With this framework for adoption our strategy is to take some of these niches and make them bigger. Let’s add more niches, and let’s get everybody more comfortable with the technology. Let’s focus on publishing more clinical studies. Some companies will take the path of moving toward FDA adoption. I think next year we will have LIS vendors working in the solutions gallery. Some of those efforts have already started, and we’re well on our way.

What’s the market today? It’s emerging and generally recognized as being a large opportunity. Our estimate is that the install base is growing at 50 percent annually, based on Aperio’s numbers. There is growing awareness that software is what delivers value. That doesn’t mean scanners are less important. It’s great if you have a cool scanner—but what are you going to do with that information?

There is low awareness of digital pathology among pathologists. The average pathologist in a community hospital does not know anything about digital pathology. Or, if he does, he has the wrong idea about it. Important critical path applications have emerged. One is in reference labs, which are using this technology to gain competitive advantage by providing better service, better turnaround time.

In the marketplace, there’s more competition. More companies are entering the market, and we’re seeing more consolidation. Olympus has purchased Bacus Laboratories. Clarient has purchased Trestle Holdings. Some of the early players are being acquired. Those are all good signs for the industry.

The focus today is still primarily on the hardware: How cool is my scanner? Today on the scanner side we have the ability to do 20x, 40x and live (robotic), primarily in histology. And we now have a two-minute scanner.

Over time, you’re going to see these scanners used for other specimen types, whether it’s hematology, which requires high-resolution oil scanning; cytology, where you have to do three-dimensional scanning, faster than two minutes; and fluorescence and multispectral. Those are the areas where you’ll see the hardware capabilities evolving.

With data management capabilities we can view, conference, and analyze digital slides. In the future, you’ll see integration with laboratory information systems and the use of data management tools to do intelligent retrieval. The goal is to query databases to bring out information that’s more than ”Hey, show me the slides I scanned yesterday.”

Digital pathology technology can help automate certain tedious tasks and can be integrated into workflow. You’re also going to see integration with PAC systems.

In terms of image analysis, today it’s focused mostly on immunohistochemistry. Today, you can take a digital slide, and you can apply algorithms against that digital slide, and you can interface to third-party software packages. In the future, you’re going to see a proliferation of additional algorithms for applications other than IHC. You’re going to see some of those algorithms evolving in computer-aided detection, or CAD, very similar to what’s happened in radiology, where you might have the ability to take a set of slides and to put them into two piles, normal versus abnormal, using a machine.

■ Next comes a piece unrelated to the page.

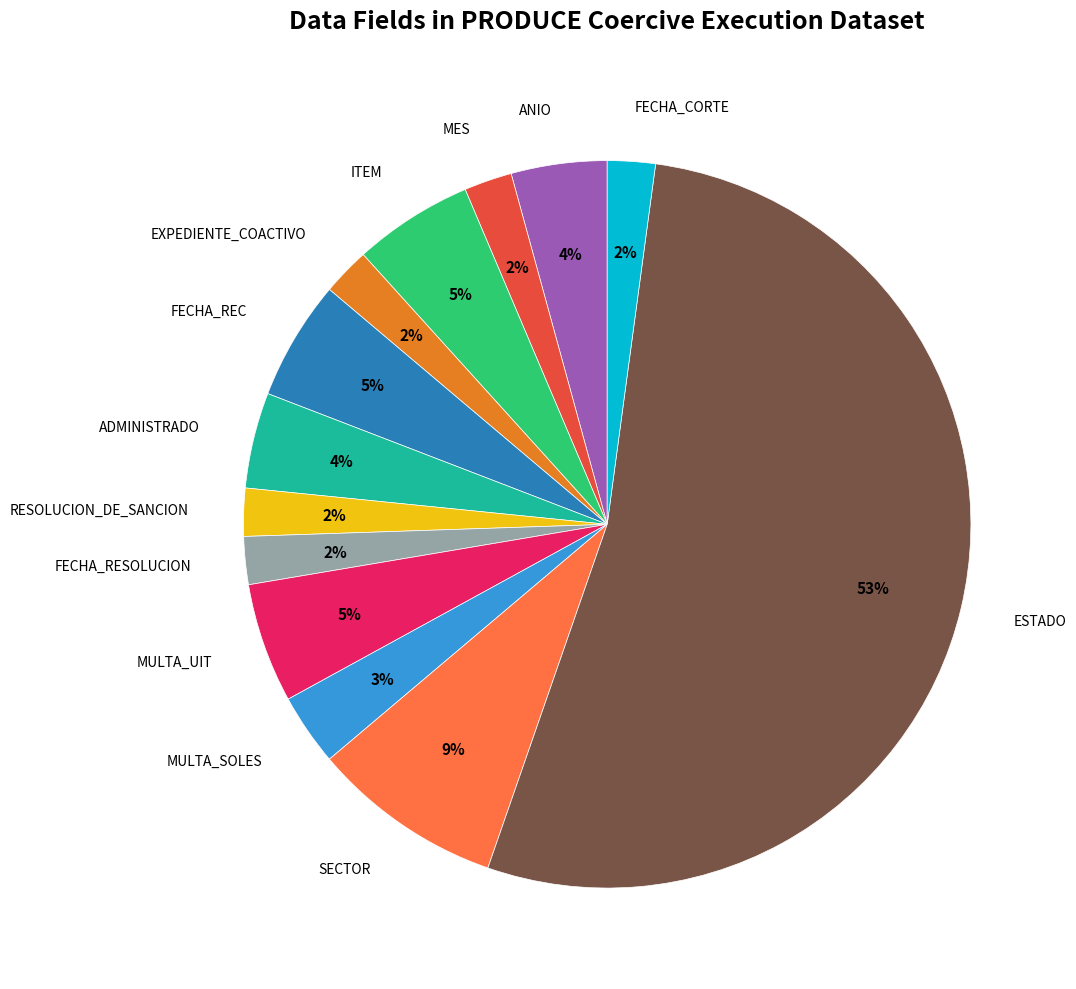

To the nearest percent, what is the average slice percentage?

8%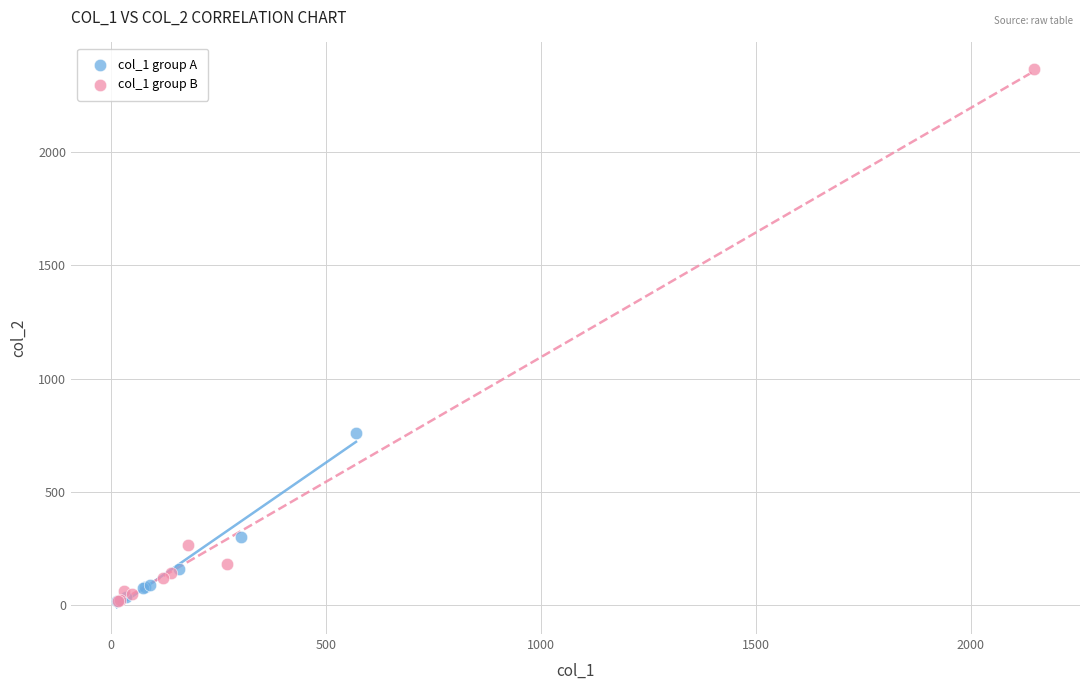

Which series has the largest Y range (max minus min)?

col_1 group B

In terms of compliance, there are still some digital pathology vendors with proprietary file formats. You’re going to see more clinical studies. You’ll see the acceptance of a DICOM medical imaging standard. And I think you’ll see FDA clearance, beginning with IHC image analysis, very soon. In fact, we plan to have a submission by Aperio in early 2007. That will set the stage for obtaining clearance for digital slide reads. There will be the beginning of more formal studies aimed at doing digital slide reads as well.

There are lots of opportunities for automation in the laboratory. And image analysis will continue to grow. It will become an important part of what we do as we move toward the everyday use of this technology.